*Task to complete*. Return the stretch of the sailing log from "The several days" through "of the flats.", word for word.

*Reading text*.
╔══

As much as sailing is enjoyed in company with other sailors, there is something very special about solo time. It encourages introspection, and challenges and hones your skills – at whatever level you may be. The freedom and independence it offers can be intoxicating, especially at anchor on a clear night far away from ground light when the sky turns black and stars, usually hidden fully populate the black space.
Friday, November 8, 2013 – We owe a special thanks to the bridge tenders in North Carolina. In each of three cases of low clearance swing bridges we were a bit behind schedule and would have had to stand by for a half to a full hour to wait for the next opening. The friendly tenders gave us that few extra minutes we needed to make the scheduled opening, and did so cheerfully!
The several days from Oriental to our current location at the Carolina Beach State Park Marina provided pleasant scenery along the coastal dunes. We saw our first sailboat aground (Spooner Creek) – well off the waterway, and two others (Trawlers) at the entrance to Top Sail Sound where we anchored. All three clearly missed the well-marked channel.
The adjacent waters are shallow… we saw this fellow walking his skiff across one of the flats.
We stopped briefly at Wrightsville Marina for fuel and a pump out. We made good time to the top of Cape Fear river, though side currents pushed us at each inlet we passed, and the current direction changed, so first we’re making 6-7mph then down to 4-5. Makes it hard to estimated arrival times.
Stuck. Good thing the Carolina Beach Park Marina is inexpensive and very nice – and well protected. We stopped here in order to time the run down the Cape Fear River which often has strong tidal currents and rough conditions. Winds we’re picking up and we missed the outgoing tide. Good thing.

╚══

*Dataset content*.
╔══

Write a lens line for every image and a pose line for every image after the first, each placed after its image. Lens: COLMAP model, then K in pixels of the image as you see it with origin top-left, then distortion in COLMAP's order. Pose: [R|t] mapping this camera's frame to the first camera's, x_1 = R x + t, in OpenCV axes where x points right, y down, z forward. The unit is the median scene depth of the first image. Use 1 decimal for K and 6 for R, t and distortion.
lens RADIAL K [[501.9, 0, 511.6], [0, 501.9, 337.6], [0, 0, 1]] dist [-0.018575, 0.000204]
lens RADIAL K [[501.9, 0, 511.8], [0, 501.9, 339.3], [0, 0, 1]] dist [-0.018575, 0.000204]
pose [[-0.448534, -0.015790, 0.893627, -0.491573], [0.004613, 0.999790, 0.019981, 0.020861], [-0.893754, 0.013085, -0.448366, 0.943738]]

╚══

*Solution for this problem*.
The several days from Oriental to our current location at the Carolina Beach State Park Marina provided pleasant scenery along the coastal dunes. We saw our first sailboat aground (Spooner Creek) – well off the waterway, and two others (Trawlers) at the entrance to Top Sail Sound where we anchored. All three clearly missed the well-marked channel.
The adjacent waters are shallow… we saw this fellow walking his skiff across one of the flats.